Моя челюсть скрежещет.
– Я думал, мы договорились.
– Мы так и сделали.
– Я плачу тебе, ты добываешь мне информацию…
– Да, но это не Москва, товарищ. Чикаго-маленький городок, и я слышал о тебе от целой кучи людей. Деньги или нет, но, если станет известно, что я помог тебе уничтожать целые отряды, это будет плохо для меня.
Я снова хмурюсь.
– О чем ты говоришь? Нацистские ублюдки?
– Команда Уайатта? Торговцы оружием? Нет, чувак, к черту этих фашистских ублюдков.
– Тогда я не понимаю, в чем у нас проблема. – я отвечаю огрызаясь.
– Я говорю не об избиении нацистов, брат. Я говорю обо всех остальных командах, которых ты уничтожал и опрокинул ради денег и оружия.
Я становлюсь все более и более хмурым.
– Прошу прощения? – Я понятия не имею, о чем он говорит. Единственная “команда”, которую я уничтожил, это те маленькие ублюдки со свастикой, которые продавали ружья на треногах. И людей, которые собирались убить Нину сегодня вечером. Кроме этого, я был словно гребаный призрак в этом городе.
– Послушай, я знаю, что ты задумал. И как бы там ни было, хэй, это же Чикаго, верно?
– И что же я делаю?
– Ты отрываешь от него кусок. Послушай, парень, я не испытываю к этому негатива. И если тебе понадобится работа в будущем, ты знаешь, где меня найти. Но не раньше, чем осядет пыль…
– Я ни хрена не отрываю.
Эрик вздыхает.
– Послушай, брат, я слышу то, что слышу. Большой русский ублюдок с кучей чернил Братвы захватывает территорию, вербуя парней за большие деньги, уничтожая другие команды? Я знаю, что ты не в команде Виктора Комарова, потому что это ниже его достоинства. И ты не Волков, потому что они с Кащенко заключили мир в Чикаго. Так что, как я понимаю, ты одинокий волк, создающий свою собственную империю или что-то в этом роде.
Я сжимаю от злости челюсть. Но я ничего не говорю.
– Так что смотри, брат. Удачи и всего такого дерьма. Но я ухожу, пока стрельба не прекратится.
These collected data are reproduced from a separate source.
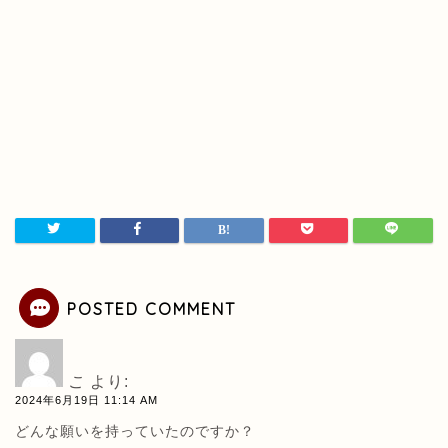
POSTED COMMENT
こ
より:
2024年6月19日 11:14 AM
どんな願いを持っていたのですか？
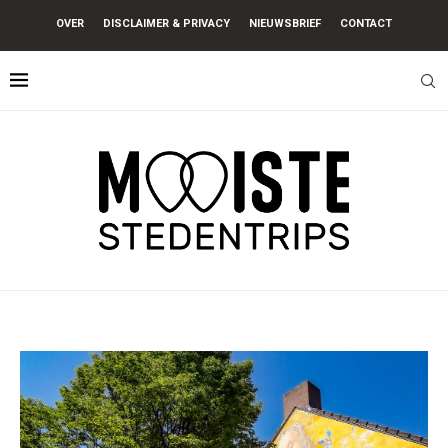
OVER
DISCLAIMER & PRIVACY
NIEUWSBRIEF
CONTACT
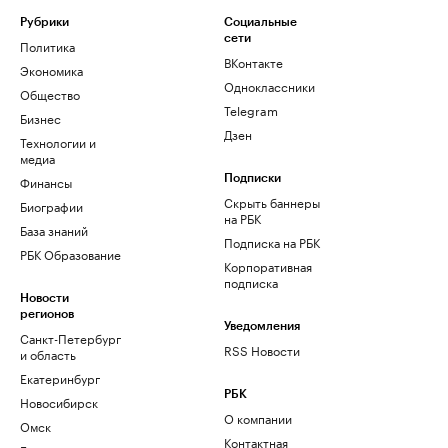
Рубрики
Социальные
сети
Политика
ВКонтакте
Экономика
Одноклассники
Общество
Telegram
Бизнес
Дзен
Технологии и
медиа
Финансы
Подписки
Скрыть баннеры
Биографии
на РБК
База знаний
Подписка на РБК
РБК Образование
Корпоративная
подписка
Новости
регионов
Уведомления
Санкт-Петербург
RSS Новости
и область
Екатеринбург
РБК
Новосибирск
О компании
Омск
Контактная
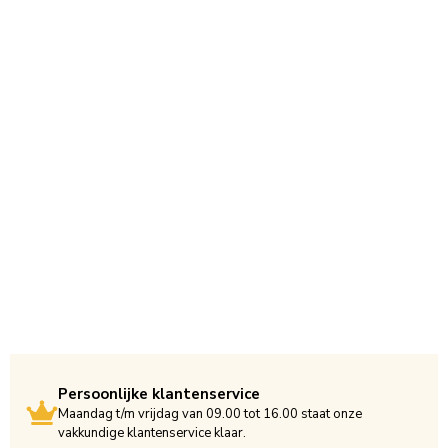
Persoonlijke klantenservice
Maandag t/m vrijdag van 09.00 tot 16.00 staat onze
vakkundige klantenservice klaar.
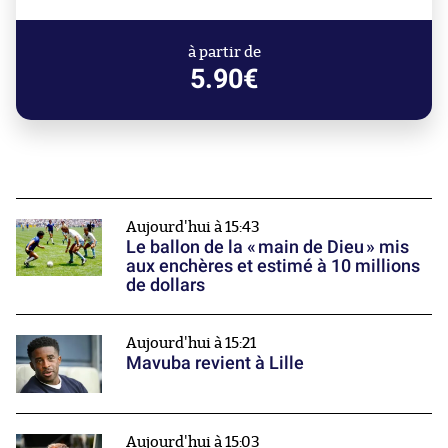
à partir de
5.90€
Aujourd'hui à 15:43
Le ballon de la « main de Dieu » mis
aux enchères et estimé à 10 millions
de dollars
Aujourd'hui à 15:21
Mavuba revient à Lille
Aujourd'hui à 15:03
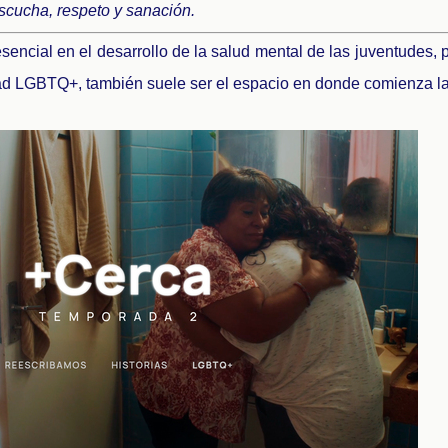
scucha, respeto y sanación.
esencial en el desarrollo de la salud mental de las juventudes, 
ad LGBTQ+, también suele ser el espacio en donde comienza la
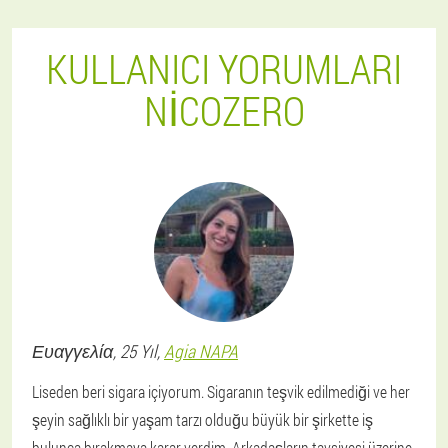
KULLANICI YORUMLARI
NICOZERO
Ευαγγελία
, 25 Yıl,
Agia NAPA
Liseden beri sigara içiyorum. Sigaranın teşvik edilmediği ve her
şeyin sağlıklı bir yaşam tarzı olduğu büyük bir şirkette iş
bulunca bırakmaya karar verdim. Arkadaşların tavsiyesi üzerine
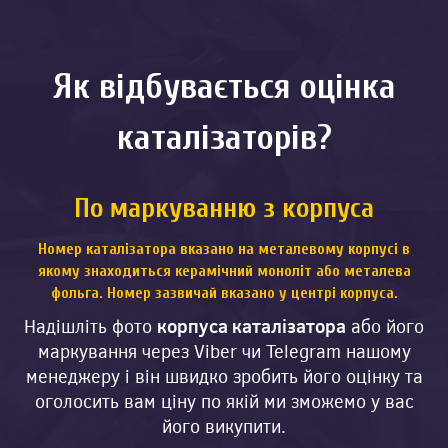
Як відбувається оцінка
каталізаторів?
По маркуванню з корпуса
Номер каталізатора
вказано на металевому корпусі в
якому знаходиться керамічний моноліт або металева
фольга. Номер зазвичай вказано у центрі корпуса.
Надішліть фото
корпуса каталізатора
або його
маркування через Viber чи Telegram нашому
менеджеру і він швидко зробить його оцінку та
оголосить вам ціну по якій ми зможемо у вас
його викупити.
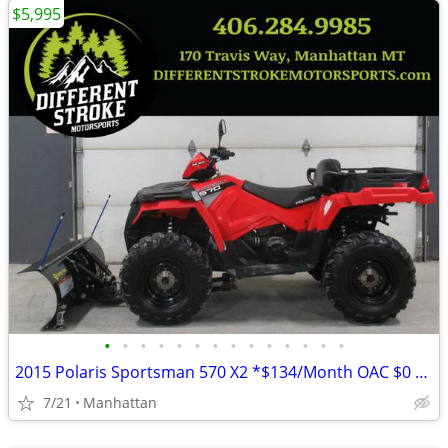
$5,995
•
•
•
•
•
•
•
•
•
•
•
•
•
•
2015 Polaris Sportsman 570 X2 *$134/Month OAC $0 Down* *Dump Box*
7/21
Manhattan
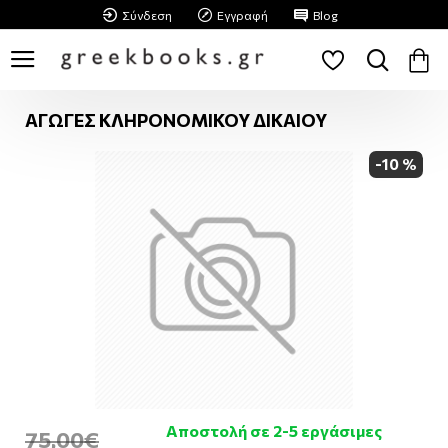
Σύνδεση
Εγγραφή
Blog
ΑΓΩΓΕΣ ΚΛΗΡΟΝΟΜΙΚΟΥ ΔΙΚΑΙΟΥ
-10 %
Αποστολή σε 2-5 εργάσιμες
75,00€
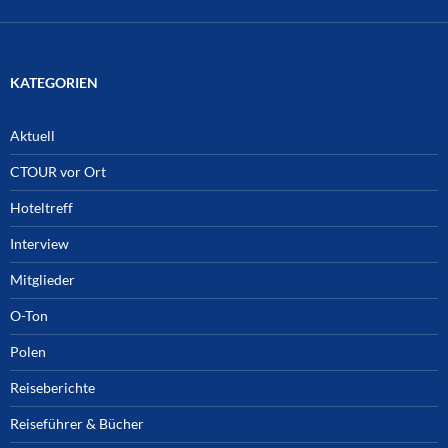
KATEGORIEN
Aktuell
CTOUR vor Ort
Hoteltreff
Interview
Mitglieder
O-Ton
Polen
Reiseberichte
Reiseführer & Bücher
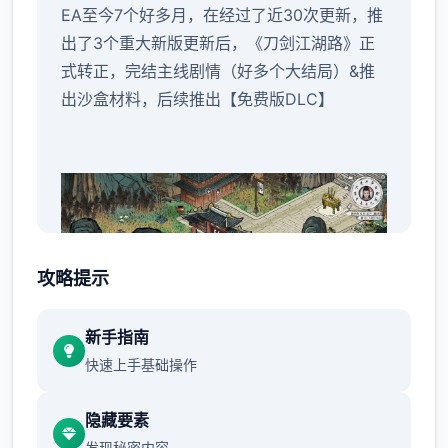
EA至今7个好多月，在经过了近30次更新，推
出了3个重大新版更新后，《刀剑江湖路》正
式转正，完结主线剧情（好多个大结局）&推
出沙盒材料，后续推出【免费版DLC】
攻略提示
新手指南
快速上手基础操作
註：Steamdeck需要在正式版上线后再逐步做
适配，目前领略唯一般
隐藏要素
发现秘密内容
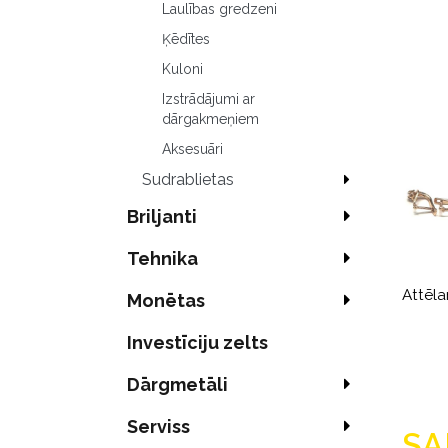
Laulības gredzeni
Ķēdītes
Kuloni
Izstrādājumi ar
dārgakmeņiem
Aksesuāri
Sudrablietas
Briljanti
Tehnika
Attēla
Monētas
Investīciju zelts
Dārgmetāli
Serviss
SA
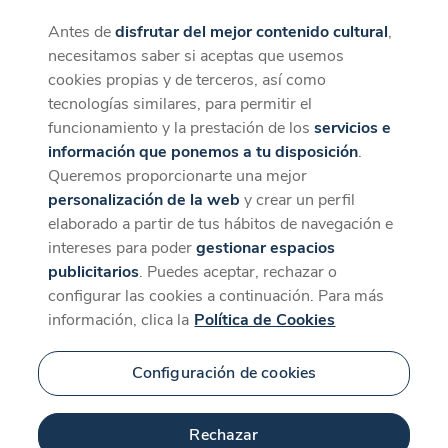
Antes de
disfrutar del mejor contenido cultural
,
CaixaForum+
Descargar
necesitamos saber si aceptas que usemos
La mejor experiencia desde la App
cookies propias y de terceros, así como
tecnologías similares, para permitir el
funcionamiento y la prestación de los
servicios e
información que ponemos a tu disposición
.
Queremos proporcionarte una mejor
personalización de la web
y crear un perfil
elaborado a partir de tus hábitos de navegación e
intereses para poder
gestionar espacios
publicitarios
. Puedes aceptar, rechazar o
configurar las cookies a continuación. Para más
información, clica la
Política de Cookies
Configuración de cookies
Rechazar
Ничего личного.
Вешая трубку, я устремляю свой взгляд в темноту ночи. Мой пульс глухо стучит в груди, и мои чувства обостряются.
Эрик одновременно прав и неправ. Он прав в том, что я одинокий волк, одинокий хищник, вышедший на долгую охоту. Но я не строю никакой империи. Я никого не вербую и не охочусь ни за чьей территорией или интересами.
А это значит, что в этом городе есть еще один одинокий волк. Но он совершил ошибку, придя за тем, что принадлежит мне. Он совершил ошибку, стреляя в Нину.
А теперь я собираюсь поохотиться на него. Кем бы он ни был.
Я снова через окно проскальзываю обратно в комнату Нины. Тихонько проскальзываю к ее кровати склоняясь над ней. Я закрываю глаза и вдыхаю аромат ее волос, прислушиваясь, как она глубоко дышит во сне. Прежде чем я успеваю усомниться в себе, я вытаскиваю запасной телефон из кармана и кладу его ей под подушку. Это еще не тот шаг, который я был бы готов предпринять. Но обстоятельства изменились.
Я опускаю губы и нежно целуя ее в лоб.
– Однажды ты спаса меня, мой ангел, – тихо шепчу я. – Теперь я сожгу сам Ад дотла, чтобы спасти тебя.